**Work item**
Write out the entries verbatim and leave the images out of the copy.

** Supplied data follows **

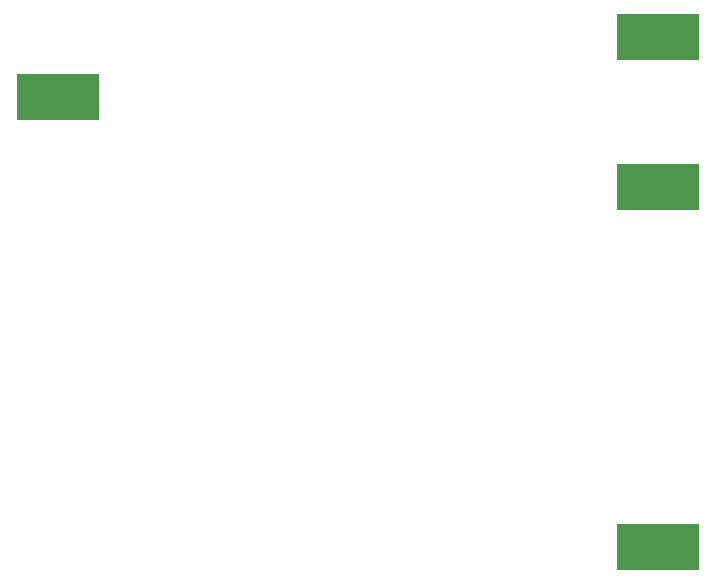
<source format=gtp>
G04 MADE WITH FRITZING*
G04 WWW.FRITZING.ORG*
G04 DOUBLE SIDED*
G04 HOLES PLATED*
G04 CONTOUR ON CENTER OF CONTOUR VECTOR*
%ASAXBY*%
%FSLAX23Y23*%
%MOIN*%
%OFA0B0*%
%SFA1.0B1.0*%
%ADD10R,0.275590X0.157480*%
%LNPASTEMASK1*%
G90*
G70*
G54D10*
X2422Y1516D03*
X422Y1816D03*
X2422Y2016D03*
X2422Y316D03*
G04 End of PasteMask1*
M02*
</source>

** End of Supplied data **

**Solution to the problem**
<source format=gtp>
G04 MADE WITH FRITZING*
G04 WWW.FRITZING.ORG*
G04 DOUBLE SIDED*
G04 HOLES PLATED*
G04 CONTOUR ON CENTER OF CONTOUR VECTOR*
%ASAXBY*%
%FSLAX23Y23*%
%MOIN*%
%OFA0B0*%
%SFA1.0B1.0*%
%ADD10R,0.275590X0.157480*%
%LNPASTEMASK1*%
G90*
G70*
G54D10*
X2422Y1516D03*
X422Y1816D03*
X2422Y2016D03*
X2422Y316D03*
G04 End of PasteMask1*
M02*
</source>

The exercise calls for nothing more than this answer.